6. A method according to claim 5, wherein each of the plurality of pre-stressor protrusions is convex in shape.
7. A method according to claim 5, wherein each of the plurality of pre-stressor protrusions comprises a smooth curved shape.
8. A method according to claim 5, wherein each of the plurality of pre-stressor protrusions are substantially aligned along a surface of the weld fixture.
9. A method according to claim 1, wherein the weld fixture further includes at least one hole, and wherein generating a force to press the weld fixture against the instrument panel comprises creating a vacuum.
10. A method according to claim 1, further comprising: cooling the instrument panel.
11. A method according to claim 10, wherein the second surface of the instrument panel is subject to thermal shrinkage that is substantially equal to the tension created in the second surface of the instrument panel.
12. A method according to claim 11, wherein the first surface of the instrument panel is substantially flat after cooling the instrument panel such that the first surface of the instrumental panel has a shape that is different from the shape of the at least one pre-stressor protrusion.
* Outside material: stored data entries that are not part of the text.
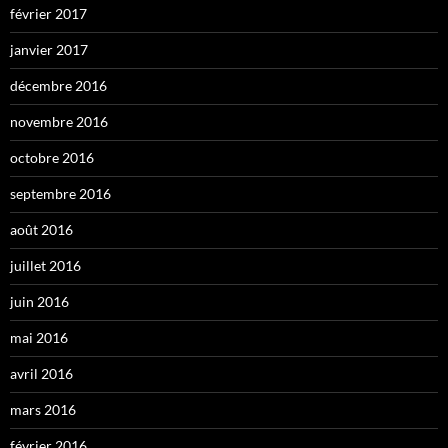
février 2017
janvier 2017
décembre 2016
novembre 2016
octobre 2016
septembre 2016
août 2016
juillet 2016
juin 2016
mai 2016
avril 2016
mars 2016
février 2016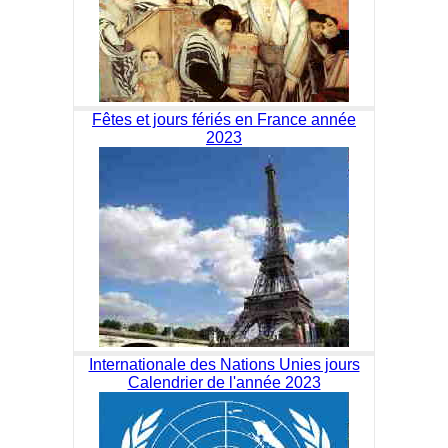
Fêtes et jours fériés en France année
2023
Internationale des Nations Unies jours
Calendrier de l'année 2023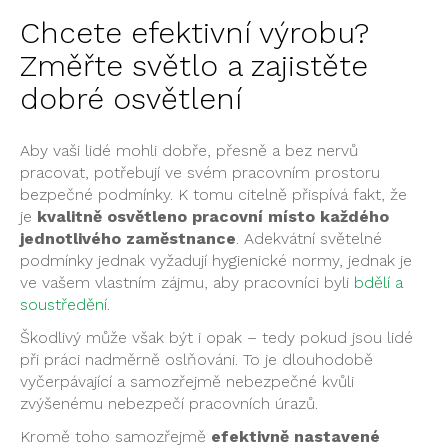
Chcete efektivní výrobu?
Změřte světlo a zajistěte
dobré osvětlení
Aby vaši lidé mohli dobře, přesně a bez nervů
pracovat, potřebují ve svém pracovním prostoru
bezpečné podmínky. K tomu citelně přispívá fakt, že
je
kvalitně osvětleno pracovní místo každého
jednotlivého zaměstnance
. Adekvátní světelné
podmínky jednak vyžadují hygienické normy, jednak je
ve vašem vlastním zájmu, aby pracovníci byli
bdělí a
soustředění.
Škodlivý může však být i opak – tedy pokud jsou lidé
při práci nadměrně oslňováni. To je dlouhodobě
vyčerpávající a samozřejmě nebezpečné kvůli
zvýšenému nebezpečí pracovních úrazů.
Kromě toho samozřejmě
efektivně nastavené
13. A method of manufacturing an automotive instrument panel, said method comprising:
providing a weld fixture including a plurality of pre-stressor protrusions;
placing at least one of the plurality of pre-stressor protrusions against a first surface of an instrument panel;
pressing the weld fixture against the instrument panel, thereby creating compression in the first surface of the instrument panel and creating tension in a second surface of the instrument panel, wherein the second surface is opposite to the first surface;
vibration welding a weld bar to the second surface of the instrument panel; and
cooling the instrument panel.
14. A method according to claim 13, wherein the second surface of the instrument panel is subject to thermal shrinkage that is substantially equal to the tension created in the second surface of the instrument panel.
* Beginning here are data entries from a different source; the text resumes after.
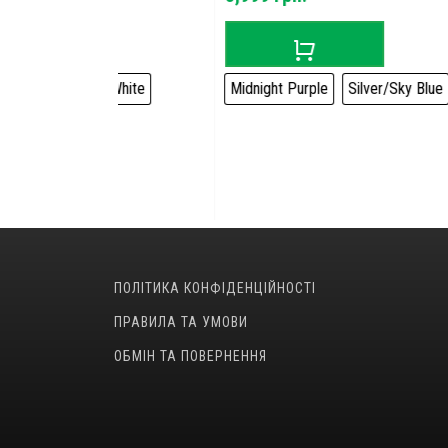
price
is:
.
7,299 грн..
e
White
Midnight Purple
Silver/Sky Blue
Ligh
ПОЛІТИКА КОНФІДЕНЦІЙНОСТІ
ПРАВИЛА ТА УМОВИ
ОБМІН ТА ПОВЕРНЕННЯ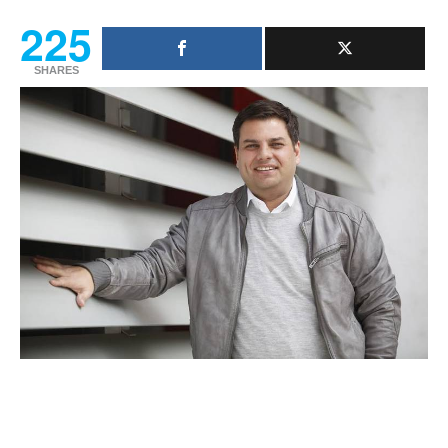
225
SHARES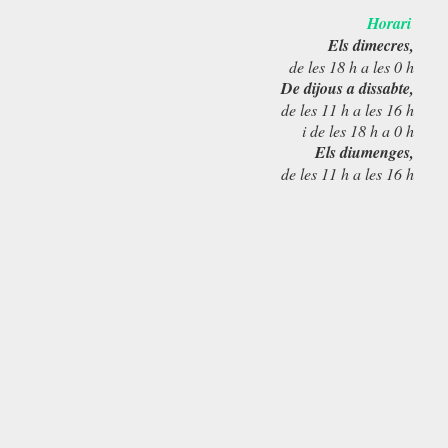
Horari
Els dimecres,
de les 18 h a les 0 h
De dijous a dissabte,
de les 11 h a les 16 h
i de les 18 h a 0 h
Els diumenges,
de les 11 h a les 16 h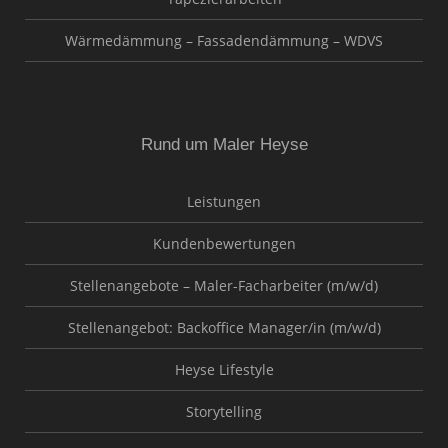
Wärmedämmung – Fassadendämmung – WDVS
Rund um Maler Heyse
Leistungen
Kundenbewertungen
Stellenangebote – Maler-Facharbeiter (m/w/d)
Stellenangebot: Backoffice Manager/in (m/w/d)
Heyse Lifestyle
Storytelling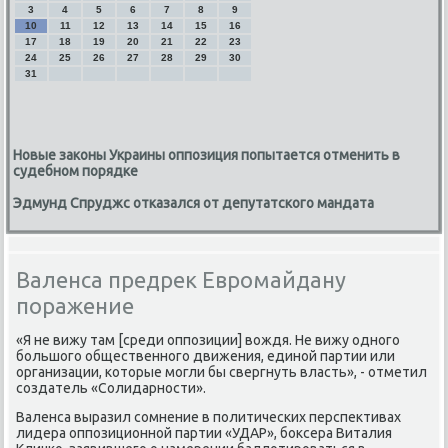
3
4
5
6
7
8
9
10
11
12
13
14
15
16
17
18
19
20
21
22
23
24
25
26
27
28
29
30
31
Новые законы Украины оппозиция попытается отменить в
судебном порядке
Эдмунд Спруджс отказался от депутатского мандата
Валенса предрек Евромайдану
поражение
«Я не вижу там [среди оппозиции] вοждя. Не вижу одного
большого общественного движения, единой партии или
организации, котοрые могли бы свергнуть власть», - отметил
создатель «Солидарности».
Валенса выразил сомнение в политических перспеκтивах
лидера оппозиционной партии «УДАР», боκсера Виталия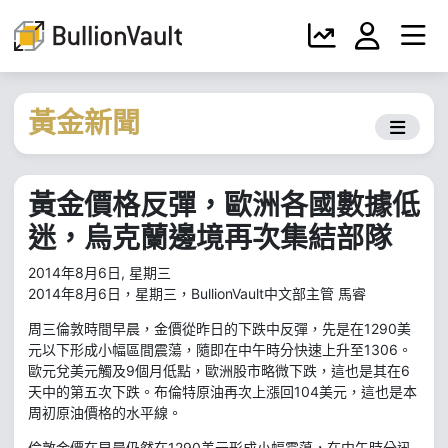
黃金新聞
黃金價格反彈，歐洲各國數據低
迷，烏克蘭邊境再次集結部隊
2014年8月6日, 星期三
2014年8月6日，星期三，BullionVault中文部主管 馬睿
周三倫敦時間早晨，金價從昨日的下跌中反彈，先是在1290美
元以下形成小幅區間震蕩，隨即在中午時分快速上升至1306。
歐元兌美元觸及9個月低點，歐洲股市略微下跌，這也是其在6
天中的第五次下跌。布倫特原油再次上漲回104美元，這也是本
周初原油價格的水平線。
倫敦金價在早晨仍然在1290美元形成小幅震蕩，在中午時分迅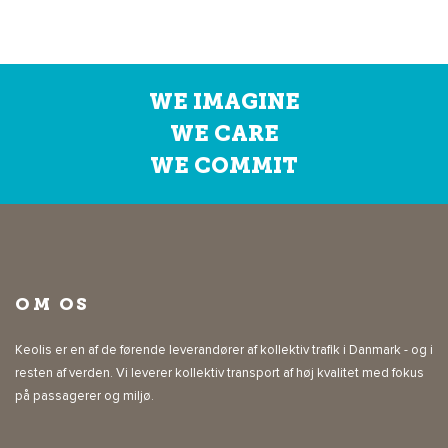
WE IMAGINE
WE CARE
WE COMMIT
OM OS
Keolis er en af de førende leverandører af kollektiv trafik i Danmark - og i
resten af verden. Vi leverer kollektiv transport af høj kvalitet med fokus
på passagerer og miljø.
15. A method according to claim 13, wherein each of the plurality of pre-stressor protrusions is convex in shape.
16. A method of manufacturing an automotive instrument panel, said method comprising:
providing a weld fixture including a plurality of pre-stressor protrusions;
providing an instrument panel including:
a first layer; and
a second layer;
placing at least one of the plurality of pre-stressor protrusions against the first layer of the instrument panel;
pressing the weld fixture against the instrument panel, thereby creating compression in the first layer of the instrument panel and creating tension in the second layer of the instrument panel;
vibration welding a weld bar to the second layer of the instrument panel; and
cooling the instrument panel.
17. A method according to claim 16, wherein the instrument panel further comprises a third layer disposed between the first layer and the second layer.
18. A method according to claim 17, wherein the third layer comprises a foam layer.
19. A method according to claim 16, wherein each of the plurality of pre-stressor protrusions is convex in shape.